When you reach the line containing "focal_mm: 3.62", begin reproducing the material exactly, stop after the line containing "focal_mm: 41", and leave out any pictures along the way.

================================

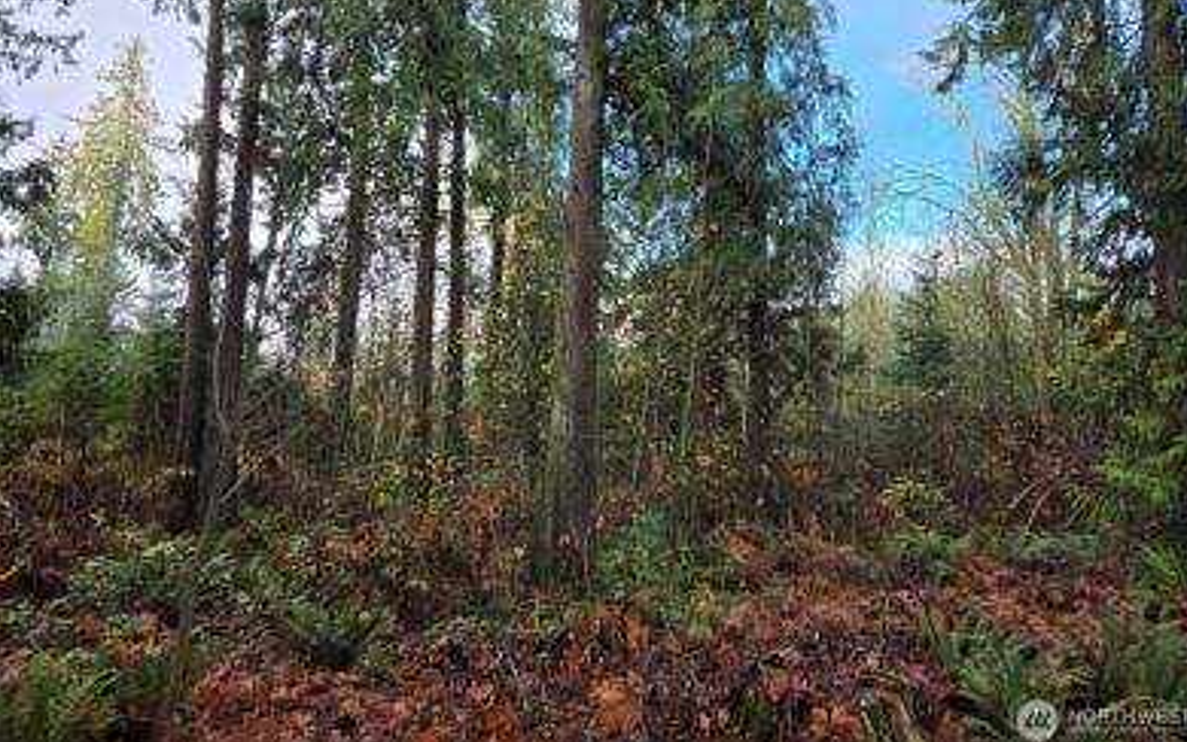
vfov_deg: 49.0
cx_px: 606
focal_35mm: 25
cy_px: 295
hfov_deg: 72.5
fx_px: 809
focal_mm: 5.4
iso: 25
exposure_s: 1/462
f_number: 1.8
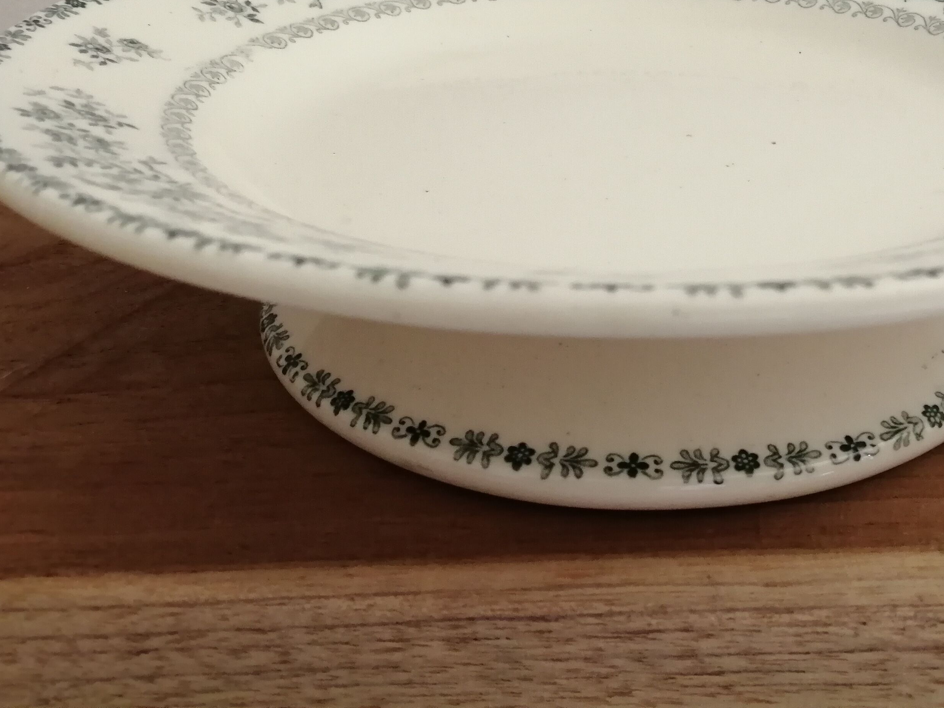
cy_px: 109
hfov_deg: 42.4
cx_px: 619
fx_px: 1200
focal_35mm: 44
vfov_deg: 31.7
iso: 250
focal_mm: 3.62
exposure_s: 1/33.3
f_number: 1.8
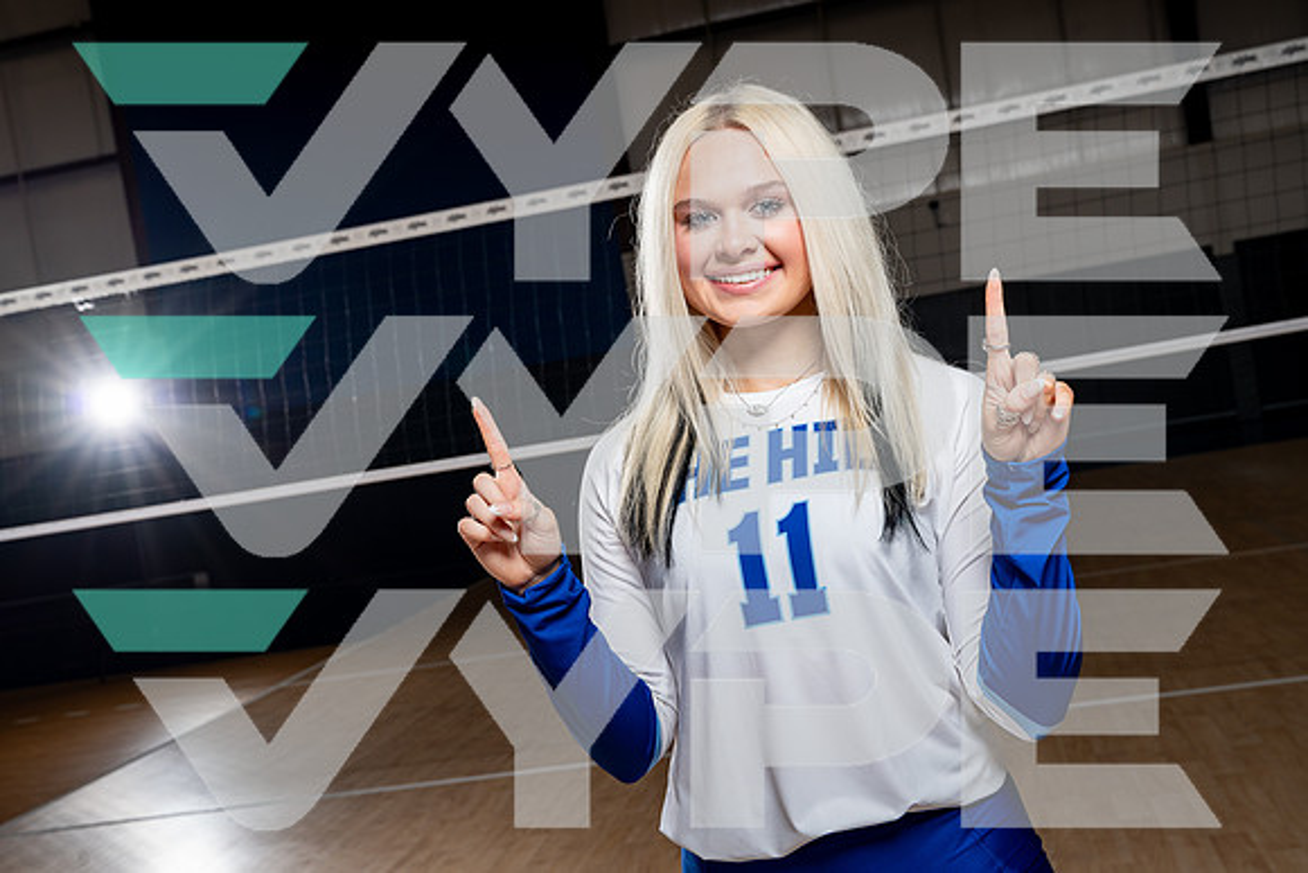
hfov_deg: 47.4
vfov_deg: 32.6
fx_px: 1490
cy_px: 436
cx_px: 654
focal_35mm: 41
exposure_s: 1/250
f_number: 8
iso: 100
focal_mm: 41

================================

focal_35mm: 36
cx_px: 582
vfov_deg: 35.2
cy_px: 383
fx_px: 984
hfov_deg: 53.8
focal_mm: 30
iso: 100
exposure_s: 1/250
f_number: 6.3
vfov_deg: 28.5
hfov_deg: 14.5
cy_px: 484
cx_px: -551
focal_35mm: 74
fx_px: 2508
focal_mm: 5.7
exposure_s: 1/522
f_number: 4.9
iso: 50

================================

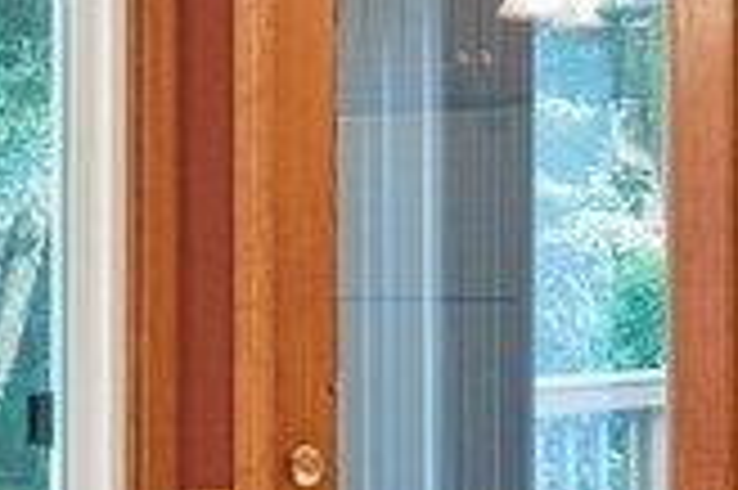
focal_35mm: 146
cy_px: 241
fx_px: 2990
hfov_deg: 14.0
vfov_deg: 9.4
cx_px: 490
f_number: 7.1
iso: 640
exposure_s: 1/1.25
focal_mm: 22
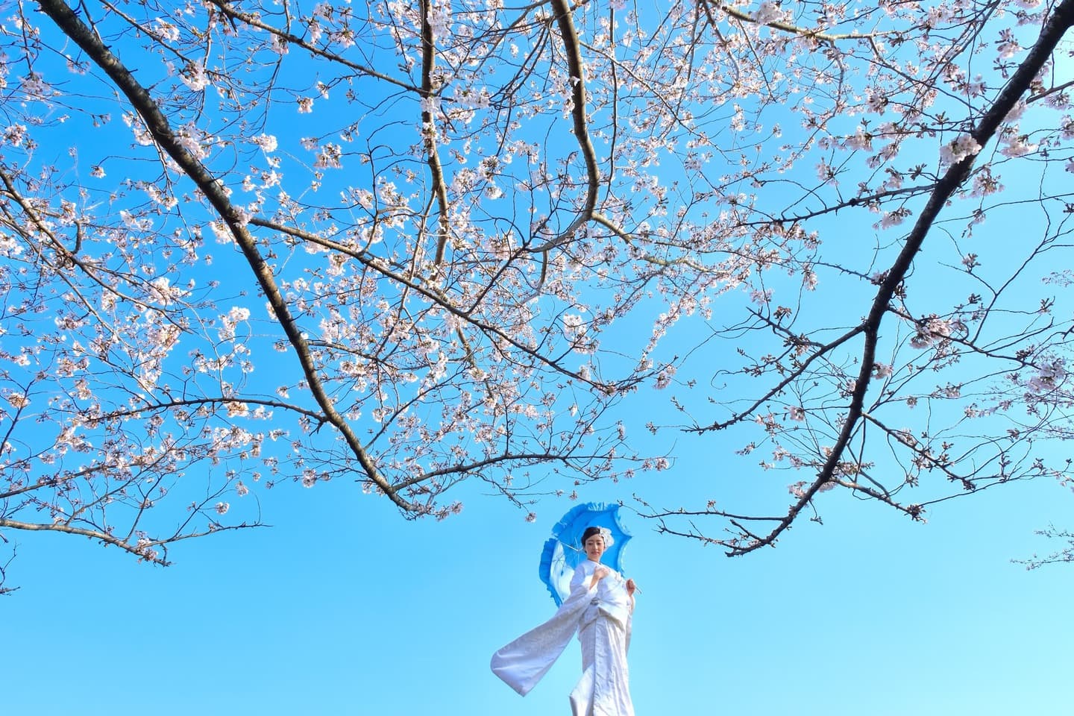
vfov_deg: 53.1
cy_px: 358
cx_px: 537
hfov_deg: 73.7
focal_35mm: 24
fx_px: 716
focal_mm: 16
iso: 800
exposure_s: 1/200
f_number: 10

================================

# [The answer]
focal_mm: 3.62
exposure_s: 1/33.3
f_number: 1.8
hfov_deg: 47.4
vfov_deg: 32.6
fx_px: 1490
cy_px: 436
cx_px: 654
focal_35mm: 41
exposure_s: 1/250
f_number: 8
iso: 100
focal_mm: 41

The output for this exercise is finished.